思わずごくんと唾を呑んでしまった。それに気付いたか、美月は少し頬を赤らめて俯いてしまった。
「と……とにかく、それをもう一度調べた方がいいかなと思うの。そんなこと、言われるまでもないだろうけど」
言われるまでもないことはない。サイバー課と言っても、詐欺なんかを担当する二課が兼務してるんだ。人手不足は否めないだろう。
「何かあるって思う。その……違う管区との事件と比べてみても……」
声がなんだか小さくなっていく。美月が俺のことでこんなに反応したのは初めてのことだ。これって脈ありとか考えてもいいのかな。俺は事件のことを聞きに来たというのに、早くもそれはどうでも良いことになりつつあった。
「聞いてる?」
「あ、えっと、もちろん」
瞬殺で現実に引き戻された。そんなことがあろうはずもない。
「一人でいい。空き巣犯を捕まえれば見えてくるはず。それなら、1番罪が軽いと安心している見張り役を、殺人犯に仕立て上げられそうだと思わせれば……」
「うん。そうだな。班長に言ってみる。てか、駄目でもやってみるよ。情報を流してみる」
面会の時間も終わりが近くなっている。こんな話ばかりじゃなく、違うことも話したい。もちろん、彼女自身の事件のことも。
「今度も、またひと月後?」
別れ際、美月が椅子をしまいながら言った。
「え……」
「ううん、なんでもない」
「美月、いや、1ヶ月に1回って決めたわけじゃない。ただ、親族じゃない限りは……」
未成年の場合、面会の頻度と時間、さらに相手は規則で決められている。親族でもない俺は、本来なら面会を許されないのだが、前担当刑事という名目で許可されている。だから月イチが精いっぱいなのだ。
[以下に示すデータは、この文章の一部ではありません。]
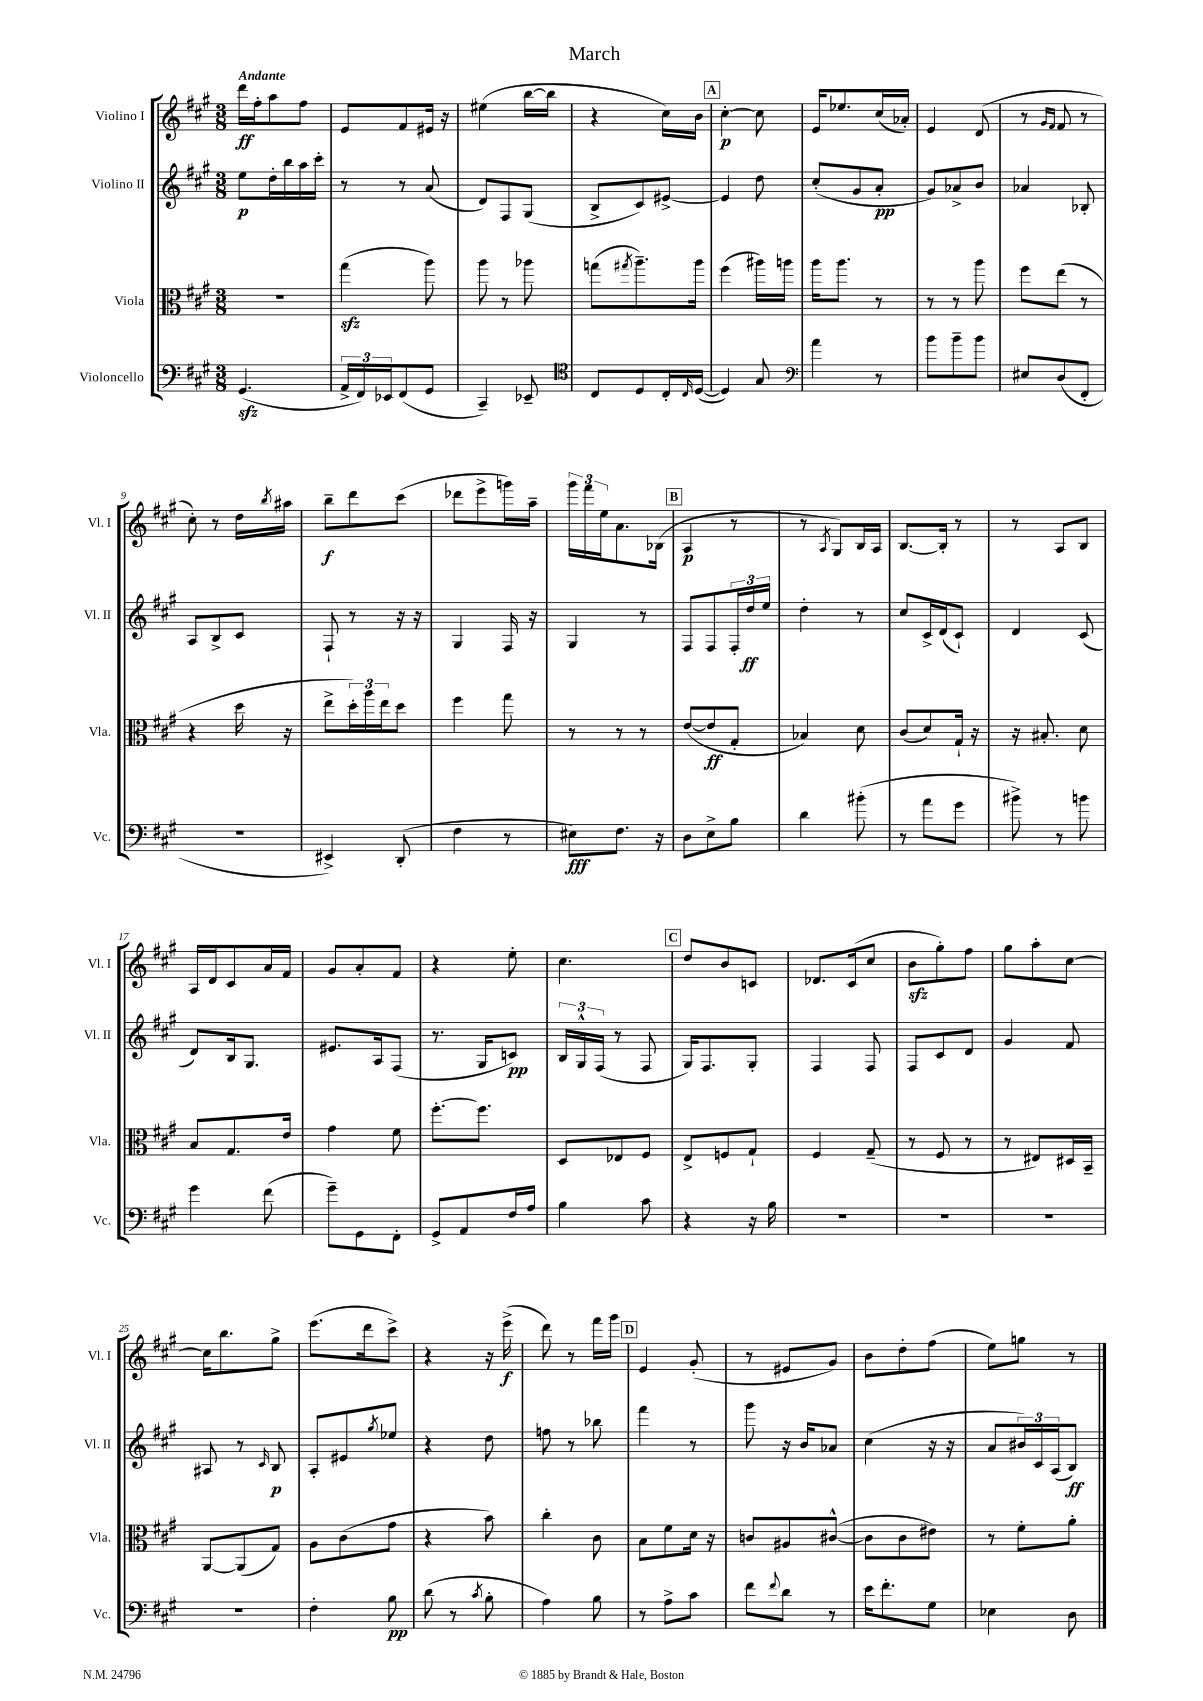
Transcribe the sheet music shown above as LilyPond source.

\header { title = "March" }
<<
\new StaffGroup <<
\new Staff = "s0" \with { instrumentName = "Violino I" shortInstrumentName = "Vl. I" } {
    \clef treble \key a \major \numericTimeSignature \time 3/8 \tempo "Andante"
    d'''16\ff fis''16-. a''8 fis''8 |
    e'8 fis'8 eis'16 r16 |
    eis''4( b''16~ b''16 |
    r4 cis''16) b'16 |
    \mark \markup { \box "A" } cis''4~-.\p cis''8 |
    e'16 ees''8. cis''16( aes'16-.) |
    e'4 d'8( |
    r8 \grace { gis'16 fis'16 } fis'8 r8 |
    cis''8-.) r8 d''16 \acciaccatura { b''8 } ais''16 |
    b''8--\f d'''8 cis'''8( |
    des'''8 e'''8-> g'''16) a''16-- |
    \tuplet 3/2 { gis'''16 fis'''16 e''16 } a'8. bes16( |
    \mark \markup { \box "B" } a4\p r8 |
    r8 \acciaccatura { a8 } gis8) b16 a16 |
    b8.~ b16-. r8 |
    r8 a8 b8 |
    a16 d'16 cis'8 a'16 fis'16 |
    gis'8 a'8-. fis'8 |
    r4 e''8-. |
    cis''4. |
    \mark \markup { \box "C" } d''8 b'8 c'8 |
    des'8. cis'16( cis''8 |
    b'8\sfz gis''8-.) fis''8 |
    gis''8 a''8-. cis''8~ |
    cis''16 b''8. gis''8-> |
    e'''8.( d'''16 cis'''8->) |
    r4 r16 e'''16->\f( |
    d'''8) r8 fis'''16 gis'''16 |
    \mark \markup { \box "D" } e'4 gis'8-.( |
    r8 eis'8 gis'8) |
    b'8 d''8-. fis''8( |
    e''8) g''8 r8 \bar "|." |
}
\new Staff = "s1" \with { instrumentName = "Violino II" shortInstrumentName = "Vl. II" } {
    \clef treble \key a \major \numericTimeSignature \time 3/8
    e''8\p d''16-. b''16 a''16 cis'''16-. |
    r8 r8 a'8( |
    d'8) fis8 gis8( |
    b8-> cis'8) eis'8~-> |
    \mark \markup { \box "A" } eis'4 d''8 |
    cis''8-.( gis'8 a'8-.\pp |
    gis'8) aes'8-> b'8 |
    aes'4 bes8-. |
    a8 b8-> cis'8 |
    fis8-! r8 r16 r16 |
    gis4 fis16 r16 |
    gis4 r8 |
    \mark \markup { \box "B" } fis8 fis8 \tuplet 3/2 { fis16-. d''16\ff e''16 } |
    d''4-. r8 |
    cis''8 cis'16-> d'16( cis'8-!) |
    d'4 cis'8( |
    d'8) b16 gis8. |
    eis'8. a16 fis8( |
    r8. gis16 c'8\pp) |
    \tuplet 3/2 { b16 gis16-^ fis16( } r8 fis8 |
    \mark \markup { \box "C" } gis16) fis8. gis8-. |
    fis4 fis8 |
    fis8 cis'8 d'8 |
    gis'4 fis'8 |
    ais8 r8 \grace { cis'16 } b8\p |
    a8-. eis'8 \acciaccatura { gis''8 } ees''8 |
    r4 d''8 |
    f''8 r8 bes''8 |
    \mark \markup { \box "D" } fis'''4 r8 |
    gis'''8 r16 b'16 aes'8 |
    cis''4( r16 r16 |
    a'8 \tuplet 3/2 { bis'16) cis'16 a16( } b8\ff) \bar "|." |
}
\new Staff = "s2" \with { instrumentName = "Viola" shortInstrumentName = "Vla." } {
    \clef alto \key a \major \numericTimeSignature \time 3/8
    R4. |
    gis''4\sfz( a''8) |
    a''8 r8 aes''8 |
    g''8( \acciaccatura { gis''8 } a''8.--) a''16 |
    \mark \markup { \box "A" } fis''4( ais''16) a''16 |
    a''16 a''8. r8 |
    r8 r8 a''8 |
    fis''8 e''8( r8 |
    r4 d''16 r16 |
    e''8-> \tuplet 3/2 { d''16-.) a''16 e''16 } d''8 |
    fis''4 gis''8 |
    r8 r8 r8 |
    \mark \markup { \box "B" } e'8~( e'8\ff gis8-. |
    bes4) d'8 |
    cis'8( d'8) gis16-! r16 |
    r16 bis8.-. d'8 |
    b8 gis8. e'16 |
    gis'4 fis'8 |
    fis''8.~-. fis''8. |
    d8 ees8 fis8 |
    \mark \markup { \box "C" } e8-> f8 gis8-! |
    fis4 gis8--( |
    r8 fis8 r8 |
    r8 eis8) dis16 b,16-- |
    a,8~ a,8( gis8) |
    a8 cis'8( gis'8 |
    r4 b'8) |
    cis''4-. cis'8 |
    \mark \markup { \box "D" } b8 fis'8 d'16 r16 |
    c'8 ais8 cis'8~-^( |
    cis'8 cis'8 eis'8) |
    r8 fis'8-. a'8-. \bar "|." |
}
\new Staff = "s3" \with { instrumentName = "Violoncello" shortInstrumentName = "Vc." } {
    \clef bass \key a \major \numericTimeSignature \time 3/8
    gis,4.\sfz( |
    \tuplet 3/2 { a,16-> fis,16) ees,16 } fis,8( gis,8 |
    cis,4--) ees,8-- |
    \clef tenor cis8 d8 cis16-. \grace { cis16 } d16~( |
    \mark \markup { \box "A" } d4) gis8 |
    \clef bass a'4 r8 |
    b'8 b'8-- b'8 |
    eis8 d8( fis,8-. |
    R4. |
    eis,4->) d,8-.( |
    fis4 r8 |
    eis8\fff) fis8. r16 |
    \mark \markup { \box "B" } d8 e8-> b8 |
    d'4 bis'8-.( |
    r8 a'8 gis'8 |
    bis'8->) r8 b'8 |
    gis'4 fis'8( |
    gis'8--) gis,8 fis,8-. |
    gis,8-> a,8 fis16 a16 |
    b4 cis'8 |
    \mark \markup { \box "C" } r4 r16 b16 |
    R4. |
    R4. |
    R4. |
    R4. |
    fis4-. b8\pp |
    d'8( r8 \acciaccatura { cis'8 } b8-. |
    a4) b8 |
    \mark \markup { \box "D" } r8 a8-> cis'8 |
    fis'8 \appoggiatura { fis'8 } d'8 r8 |
    e'16 fis'8.-. gis8 |
    ees4 d8 \bar "|." |
}
>>
>>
――――こんなことを美月から言われたのは初めてだ……。
「ごめん。忘れて。じゃあ、また」
胸が締め付けられる思いがした。だけど、彼女はいつものポーカーフェイスに戻って、何事もなかったかのように踵を返し、扉へと向かっていった。
「必ず、また来るから……」
俺がかける声に、少しだけ肩で反応して扉の外へ消えていった。